Japan’s justice ministry has announced a new enforcement package aimed at foreign nationals who stay or work in Japan illegally, with authorities saying the plan will expand social-media monitoring and employer crackdowns. The announcement was made Friday in Tokyo by Justice Minister Hiroshi Hiraguchi, according to Nippon.com’s report of Jiji Press coverage and a parallel Jiji-based write-up in The Nation Thailand.

Key developments

  • The new package is presented as the “Zero Illegal Foreign Residents Plan” and sets near-term priorities for the Immigration Services Agency. Officials say it builds on a broader foreign-national policy package released in January, an area the government has publicly elevated.

  • Authorities say they will strengthen systems that collect and analyze publicly available social-media information to detect illegal employment networks. Reporting around the policy says this includes stronger action against employers who facilitate unauthorized work.

  • Officials also flagged forged residence cards traded through social platforms.
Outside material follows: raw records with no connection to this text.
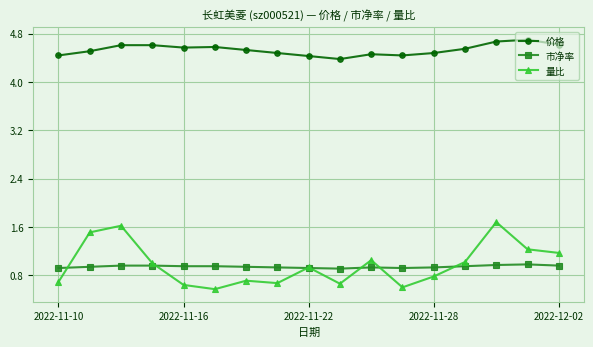

True or false: 市净率 and 价格 intersect in this chart.

False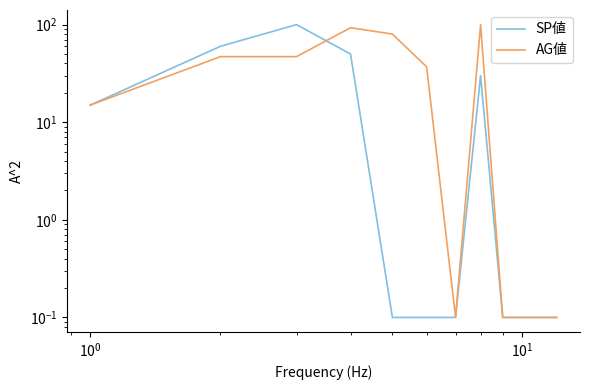

How many interior local valleys does the AG値 series have?

1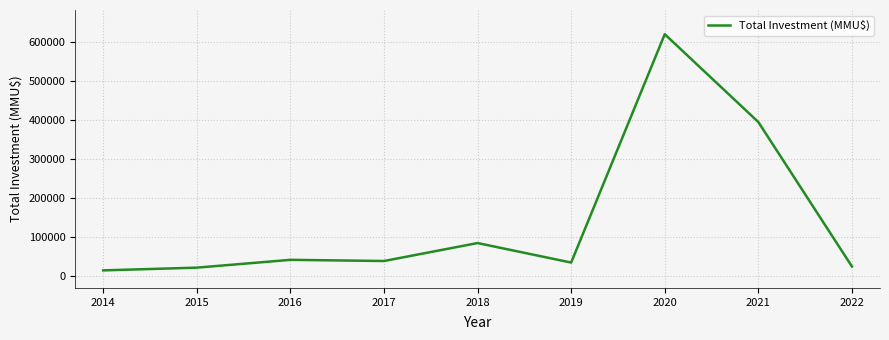

What is the smallest value displayed?

15000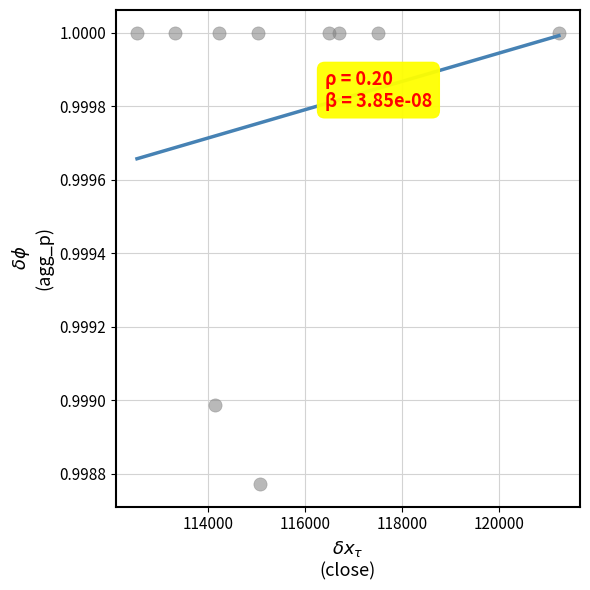

What is the average X value?

115623.1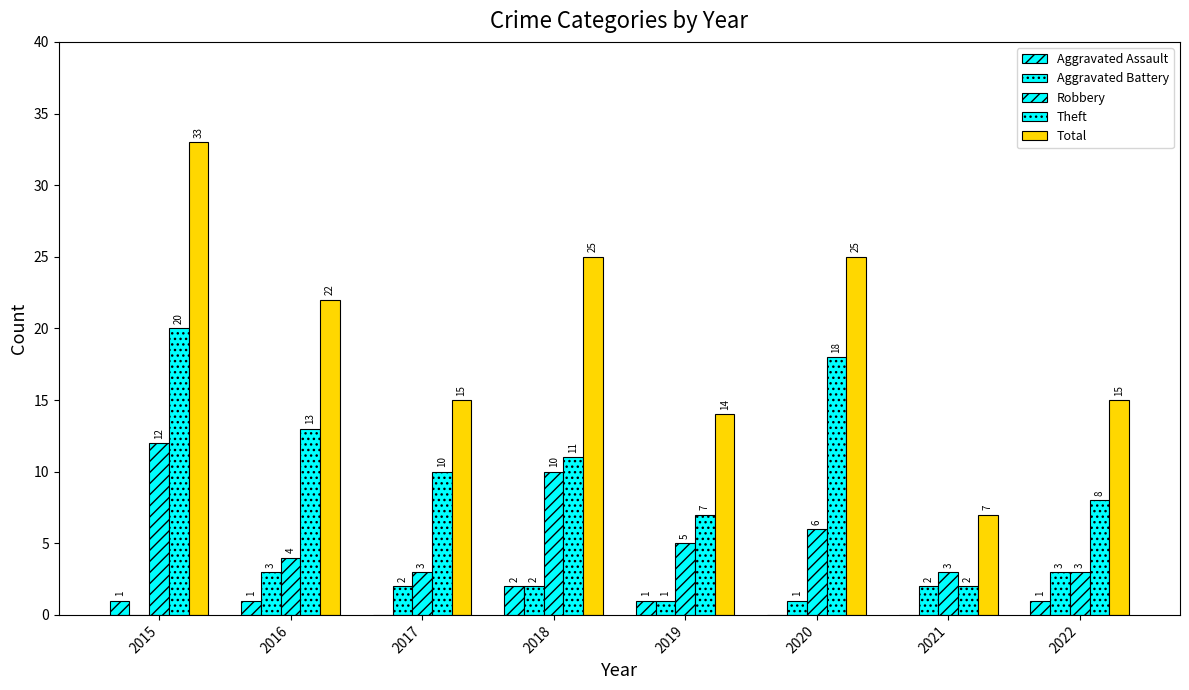

Count the number of data series in this chart.

5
Coverage says the agency plans to introduce a dedicated data-collection tool to identify and disrupt that market.

  • Another named focus is metal and plastic junkyard operators, where enforcement agencies see growing risk of illegal employment as scrap-related business activity expands. The reports describe this as a targeted sector response rather than a broad industry-wide accusation.
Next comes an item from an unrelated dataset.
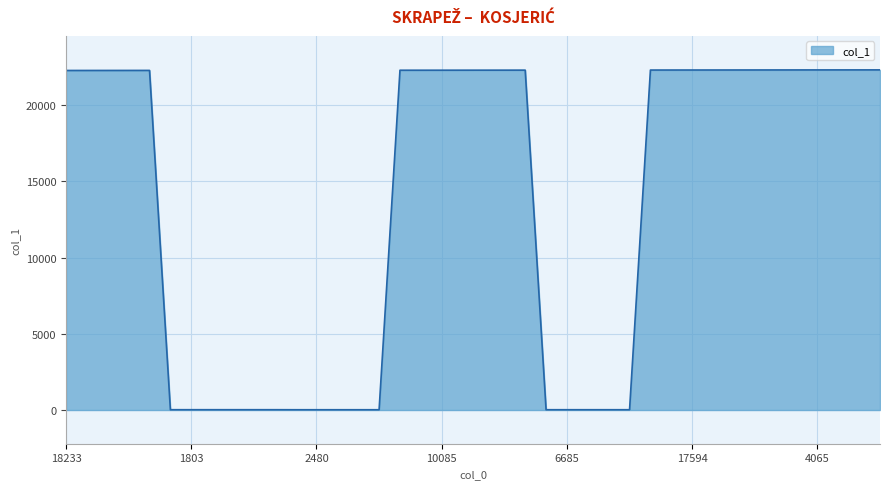

What is the greatest value displayed?

22310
  • The figure most likely to draw attention is the official count of people staying in Japan illegally: 68,488 as of January. Reporting notes this number has declined for two consecutive years but remains high enough for the government to justify intensified enforcement.

Together, these points signal a policy posture centered on faster detection and visible enforcement, especially where online channels and document fraud intersect with labor violations.

What to watch

The next concrete update to watch is implementation detail: when the dedicated forgery-monitoring tool is deployed, how social-media intelligence is operationalized, and whether enforcement agencies publish measurable outcomes such as arrests, inspections, or employer penalties.

Another open question is trajectory. If the January baseline of 68,488 is a benchmark for this package, subsequent monthly or quarterly releases from immigration authorities will show whether the strategy produces sustained declines or primarily shifts where violations are detected.